接着,载入 pairs ,对在 (1 100) 之前的序对进行计数:
1 ]=> (load "p237-pairs.scm")
;Loading "p237-pairs.scm"...
; Loading "p237-interleave.scm"... done
;... done
;Value: pairs
1 ]=> (define before-1-100 (stream->list
(stream-take-while
(lambda (pair)
(not (equal? pair '(1 100))))
(pairs integers integers))))
;Value: before-1-100
1 ]=> before-1-100
;Value 13: ((1 1) (1 2) (2 2) (1 3) (2 3) (1 4) (3 3) (1 5) (2 4) (1 6) (3 4) (1 7) (2 5) (1 8) (4 4) (1 9) (2 6) (1 10) (3 5) (1 11) (2 7) (1 12) (4 5) (1 13) (2 8) (1 14) (3 6) (1 15) (2 9) (1 16) (5 5) (1 17) (2 10) (1 18) (3 7) (1 19) (2 11) (1 20) (4 6) (1 21) (2 12) (1 22) (3 8) (1 23) (2 13) (1 24) (5 6) (1 25) (2 14) (1 26) (3 9) (1 27) (2 15) (1 28) (4 7) (1 29) (2 16) (1 30) (3 10) (1 31) (2 17) (1 32) (6 6) (1 33) (2 18) (1 34) (3 11) (1 35) (2 19) (1 36) (4 8) (1 37) (2 20) (1 38) (3 12) (1 39) (2 21) (1 40) (5 7) (1 41) (2 22) (1 42) (3 13) (1 43) (2 23) (1 44) (4 9) (1 45) (2 24) (1 46) (3 14) (1 47) (2 25) (1 48) (6 7) (1 49) (2 26) (1 50) (3 15) (1 51) (2 27) (1 52) (4 10) (1 53) (2 28) (1 54) (3 16) (1 55) (2 29) (1 56) (5 8) (1 57) (2 30) (1 58) (3 17) (1 59) (2 31) (1 60) (4 11) (1 61) (2 32) (1 62) (3 18) (1 63) (2 33) (1 64) (7 7) (1 65) (2 34) (1 66) (3 19) (1 67) (2 35) (1 68) (4 12) (1 69) (2 36) (1 70) (3 20) (1 71) (2 37) (1 72) (5 9) (1 73) (2 38) (1 74) (3 21) (1 75) (2 39) (1 76) (4 13) (1 77) (2 40) (1 78) (3 22) (1 79) (2 41) (1 80) (6 8) (1 81) (2 42) (1 82) (3 23) (1 83) (2 43) (1 84) (4 14) (1 85) (2 44) (1 86) (3 24) (1 87) (2 45) (1 88) (5 10) (1 89) (2 46) (1 90) (3 25) (1 91) (2 47) (1 92) (4 15) (1 93) (2 48) (1 94) (3 26) (1 95) (2 49) (1 96) (7 8) (1 97) (2 50) (1 98) (3 27) (1 99) (2 51))

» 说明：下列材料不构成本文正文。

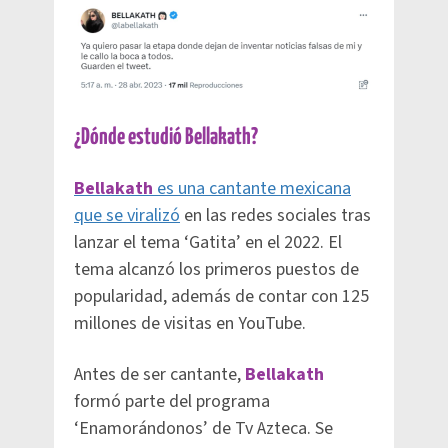
¿Dónde estudió Bellakath?
Bellakath
es una cantante mexicana
que se viralizó
en las redes sociales tras
lanzar el tema ‘Gatita’ en el 2022. El
tema alcanzó los primeros puestos de
popularidad, además de contar con 125
millones de visitas en YouTube.
Antes de ser cantante,
Bellakath
formó parte del programa
‘Enamorándonos’ de Tv Azteca. Se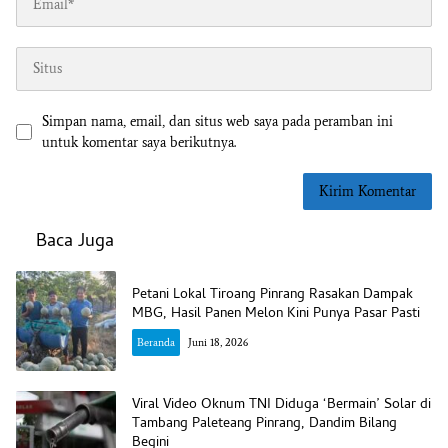
Simpan nama, email, dan situs web saya pada peramban ini
untuk komentar saya berikutnya.
Baca Juga
Petani Lokal Tiroang Pinrang Rasakan Dampak
MBG, Hasil Panen Melon Kini Punya Pasar Pasti
Beranda
Juni 18, 2026
Viral Video Oknum TNI Diduga ‘Bermain’ Solar di
Tambang Paleteang Pinrang, Dandim Bilang
Begini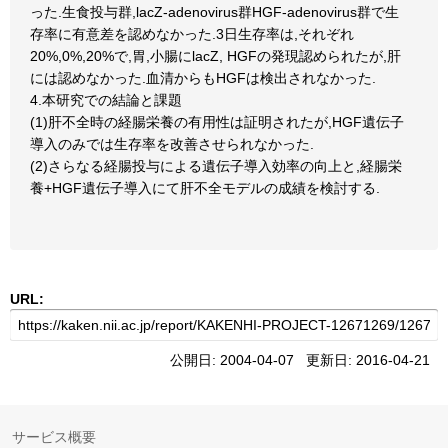
った.生食投与群,lacZ-adenovirus群HGF-adenovirus群で生
存率に有意差を認めなかった.3日生存率は,それぞれ
20%,0%,20%で,胃,小腸にlacZ, HGFの発現認められたが,肝
には認めなかった.血清からもHGFは検出されなかった.
4.本研究での結論と課題
(1)肝不全時の経腸栄養の有用性は証明されたが,HGF遺伝子
導入のみでは生存率を改善させられなかった.
(2)さらなる経腸投与による遺伝子導入効率の向上と,経腸栄
養+HGF遺伝子導入にて肝不全モデルの成績を検討する.
URL:
公開日: 2004-04-07 更新日: 2016-04-21
サービス概要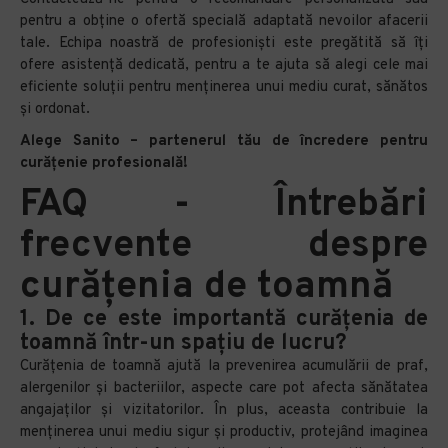
pentru a obține o ofertă specială adaptată nevoilor afacerii
tale. Echipa noastră de profesioniști este pregătită să îți
ofere asistență dedicată, pentru a te ajuta să alegi cele mai
eficiente soluții pentru menținerea unui mediu curat, sănătos
și ordonat.
Alege Sanito – partenerul tău de încredere pentru
curățenie profesională!
FAQ - Întrebări
frecvente despre
curățenia de toamnă
1.
De ce este importantă curățenia de
toamnă într-un spațiu de lucru?
Curățenia de toamnă ajută la prevenirea acumulării de praf,
alergenilor și bacteriilor, aspecte care pot afecta sănătatea
angajaților și vizitatorilor. În plus, aceasta contribuie la
menținerea unui mediu sigur și productiv, protejând imaginea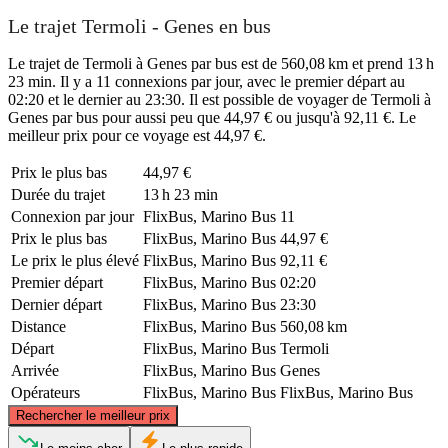
Le trajet Termoli - Genes en bus
Le trajet de Termoli à Genes par bus est de 560,08 km et prend 13 h
23 min. Il y a 11 connexions par jour, avec le premier départ au
02:20 et le dernier au 23:30. Il est possible de voyager de Termoli à
Genes par bus pour aussi peu que 44,97 € ou jusqu'à 92,11 €. Le
meilleur prix pour ce voyage est 44,97 €.
Prix ​​le plus bas
44,97 €
Durée du trajet
13 h 23 min
Connexion par jour
FlixBus, Marino Bus
11
Prix ​​le plus bas
FlixBus, Marino Bus
44,97 €
Le prix le plus élevé
FlixBus, Marino Bus
92,11 €
Premier départ
FlixBus, Marino Bus
02:20
Dernier départ
FlixBus, Marino Bus
23:30
Distance
FlixBus, Marino Bus
560,08 km
Départ
FlixBus, Marino Bus
Termoli
Arrivée
FlixBus, Marino Bus
Genes
Opérateurs
FlixBus, Marino Bus
FlixBus, Marino Bus
©
CARTO
, ©
OpenStreetMap
contributors
Rechercher le meilleur prix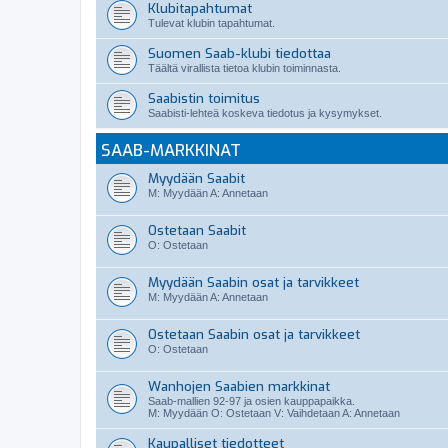
Klubitapahtumat
Tulevat klubin tapahtumat.
Suomen Saab-klubi tiedottaa
Täältä virallista tietoa klubin toiminnasta.
Saabistin toimitus
Saabisti-lehteä koskeva tiedotus ja kysymykset.
SAAB-MARKKINAT
Myydään Saabit
M: Myydään A: Annetaan
Ostetaan Saabit
O: Ostetaan
Myydään Saabin osat ja tarvikkeet
M: Myydään A: Annetaan
Ostetaan Saabin osat ja tarvikkeet
O: Ostetaan
Wanhojen Saabien markkinat
Saab-mallien 92-97 ja osien kauppapaikka.
M: Myydään O: Ostetaan V: Vaihdetaan A: Annetaan
Kaupalliset tiedotteet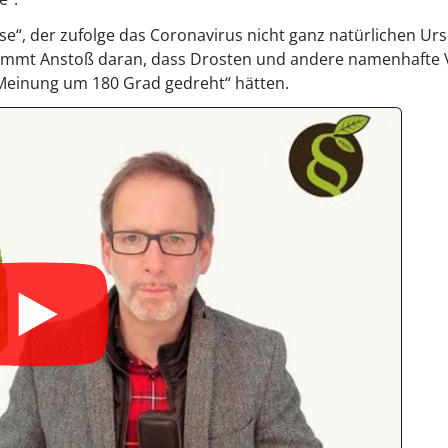
se“, der zufolge das Coronavirus nicht ganz natürlichen U
mmt Anstoß daran, dass Drosten und andere namenhafte Vi
Meinung um 180 Grad gedreht“ hätten.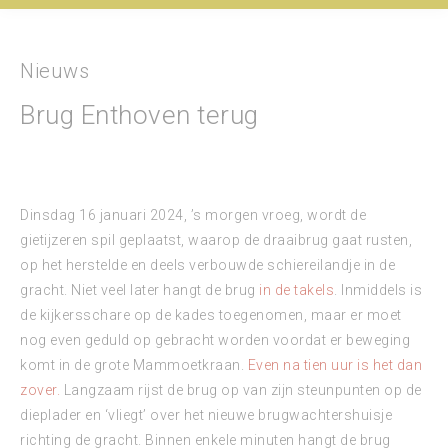
Nieuws
Brug Enthoven terug
Dinsdag 16 januari 2024, ’s morgen vroeg, wordt de
gietijzeren spil geplaatst, waarop de draaibrug gaat rusten,
op het herstelde en deels verbouwde schiereilandje in de
gracht. Niet veel later hangt de brug
in de takels
. Inmiddels is
de kijkersschare op de kades toegenomen, maar er moet
nog even geduld op gebracht worden voordat er beweging
komt in de grote Mammoetkraan.
Even na tien uur is het dan
zover.
Langzaam rijst de brug op van zijn steunpunten op de
dieplader en ‘vliegt’ over het nieuwe brugwachtershuisje
richting de gracht. Binnen enkele minuten hangt de brug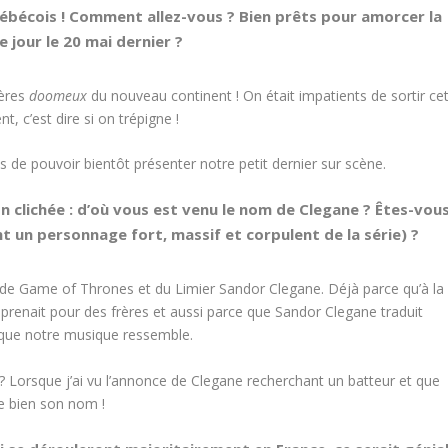
uébécois ! Comment allez-vous ? Bien prêts pour amorcer la
 jour le 20 mai dernier ?
rères
doomeux
du nouveau continent ! On était impatients de sortir ce
, c’est dire si on trépigne !
s de pouvoir bientôt présenter notre petit dernier sur scène.
n clichée : d’où vous est venu le nom de Clegane ? Êtes-vou
 un personnage fort, massif et corpulent de la série) ?
t de Game of Thrones et du Limier Sandor Clegane. Déjà parce qu’à la
prenait pour des frères et aussi parce que Sandor Clegane traduit
 que notre musique ressemble.
 ?? Lorsque j’ai vu l’annonce de Clegane recherchant un batteur et que
te bien son nom !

1 ]=> (length before-1-100)
;Value: 197
然后对 (100 100) 之前的序对进行计数:
1 ]=> (define before-100-100 (stream->list
(stream-take-while
(lambda (pair)
(not (equal? pair '(100 100))))
(pairs integers integers))))
;Aborting!: maximum recursion depth exceeded
非常可惜,解释器的递归深度不足以支持这个计算,看来这个序列一定非常大。